The low watermark is only updated when a value is replaced in the conflict map. The current implementation of the conflict map uses an open addressing type mechanism, using linear probing with a limit to the amount of probing. When a cell is checked it is hashed to a location in the map. If the location occupied, the location is checked and so on. If the cell finds an entry which matches its cell id, it replaces it. Otherwise, if the process gets to the end of the probe without finding an empty location, it replaces the cell with the oldest commit timestamp. The oldest commit timestamp then becomes the low watermark in the TSO. This must occur to ensure that conflicts are not missed, as it would be possible for a row to not find a potential conflict that had been overridden if the low watermark was not updated.

Processing Commit Requests

When processing the commit request for a transaction, the TSO first checks if the start timestamp is greater the low watermark and if so, if there was another concurrent transaction whose writeset overlapped and whose commit timestamp is greater the start timestamp of the requesting transaction. If no conflicts are found, a commit timestamp is generated for the request transaction which is added to the conflict map for the writeset, the commit is added to the commit table and finally the client is notified about the successful commit. Otherwise, the commit fails and the client is notied on the rollback of the transaction.

Commit Table (CT)

It contains a transient mapping from start timestamp to commit timestamp for recently committed transactions. The commit table is stored on a different set of nodes to the TSO. When a transaction is committed on the TSO it must be stored in the commit table before a response is sent to the client. As the key value mapping in the commit table are completely independent of each other, the table can be trivially scaled by sharding the values over multiple nodes.

The commit table provides two services to the Transactional Client. Firstly, it is used to check if a transaction has been committed or not. The client should not need to consult the commit table in the common case as the status of a read cell should be available from its shadow cell (see below).
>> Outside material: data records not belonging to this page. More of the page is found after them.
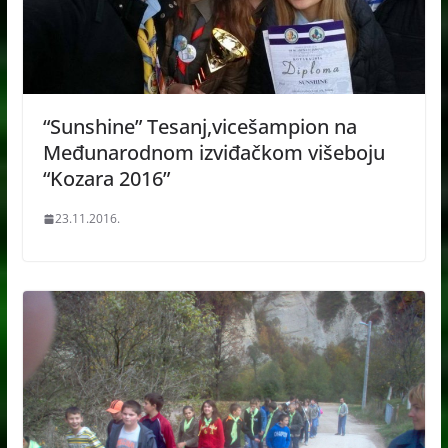
“Sunshine” Tesanj,vicešampion na
Međunarodnom izviđačkom višeboju
“Kozara 2016”
23.11.2016.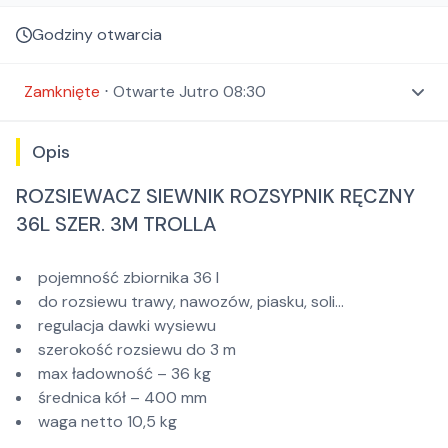
Godziny otwarcia
Zamknięte
⋅
Otwarte
Jutro 08:30
Opis
ROZSIEWACZ SIEWNIK ROZSYPNIK RĘCZNY
36L SZER. 3M TROLLA
pojemność zbiornika 36 l
do rozsiewu trawy, nawozów, piasku, soli…
regulacja dawki wysiewu
szerokość rozsiewu do 3 m
max ładowność – 36 kg
średnica kół – 400 mm
waga netto 10,5 kg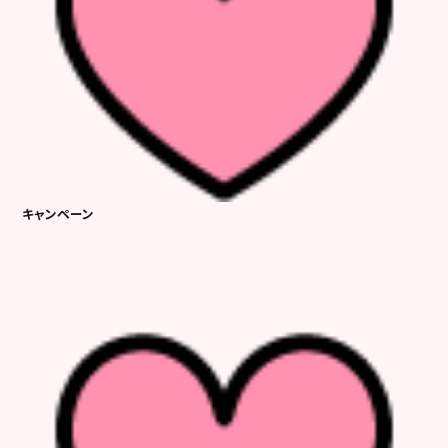
キャンペーン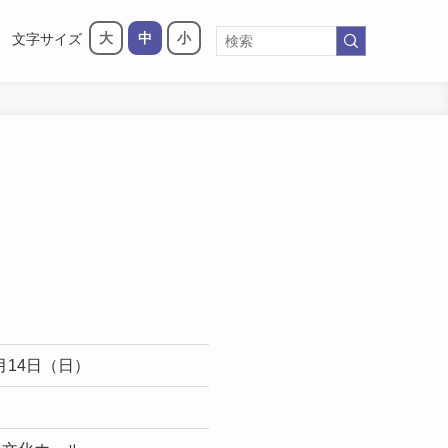
大
中
小
文字サイズ
2月14日（日）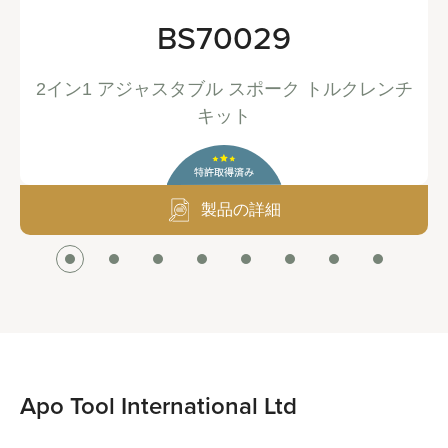
BS70029
2イン1 アジャスタブル スポーク トルクレンチ
キット
製品の詳細
Apo Tool International Ltd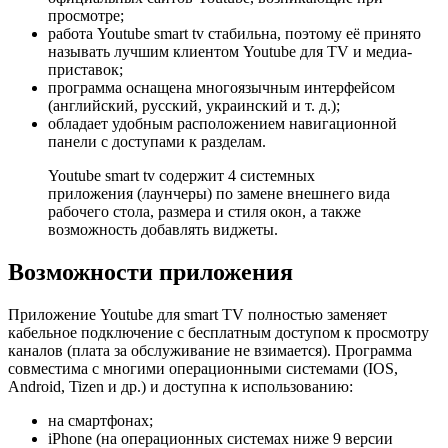
просмотре;
работа Youtube smart tv стабильна, поэтому её принято
называть лучшим клиентом Youtube для TV и медиа-
приставок;
программа оснащена многоязычным интерфейсом
(английский, русский, украинский и т. д.);
обладает удобным расположением навигационной
панели с доступами к разделам.
Youtube smart tv содержит 4 системных
приложения (лаунчеры) по замене внешнего вида
рабочего стола, размера и стиля окон, а также
возможность добавлять виджеты.
Возможности приложения
Приложение Youtube для smart TV полностью заменяет
кабельное подключение с бесплатным доступом к просмотру
каналов (плата за обслуживание не взимается). Программа
совместима с многими операционными системами (IOS,
Android, Tizen и др.) и доступна к использованию:
на смартфонах;
iPhone (на операционных системах ниже 9 версии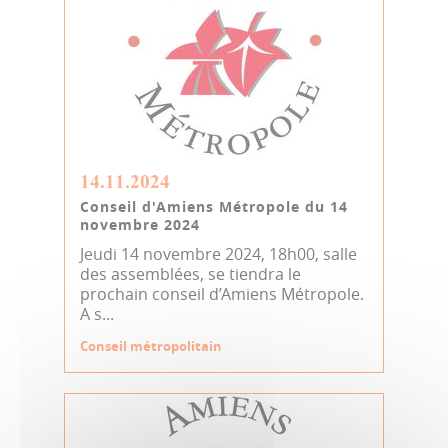
14.11.2024
Conseil d'Amiens Métropole du 14
novembre 2024
Jeudi 14 novembre 2024, 18h00, salle
des assemblées, se tiendra le
prochain conseil d’Amiens Métropole.
A s...
Conseil métropolitain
The other service provided by the commit table is that transaction clients can delete commits from it. This only occurs once the writing client has updated shadow cells for each of the cells written in the transaction. We call this commit or transaction completion. It is possible that a client will crash between a transaction being committed and being completed. In this case, the transaction will stay in the commit table forever. However as the commit table is not stored in memory and the window of opportunity for such a crash is quite low, we don’t expect this to be a problem.

Shadow Cells (SCs)

Shadow cells contain a mapping from start timestamp to commit timestamp of the last committed transaction that modified the cell. Upon receiving a commit timestamp after a successful transaction commit, the Transactional Client adds/updates these special cells to each modified cell in the writeset of the committed transaction. The purpose of this, is that Transactional Clients can then query the corresponding shadow cell when they read each cell to check if the data they find in the cell has been committed or not and whether it is within the snapshot of the reading transaction.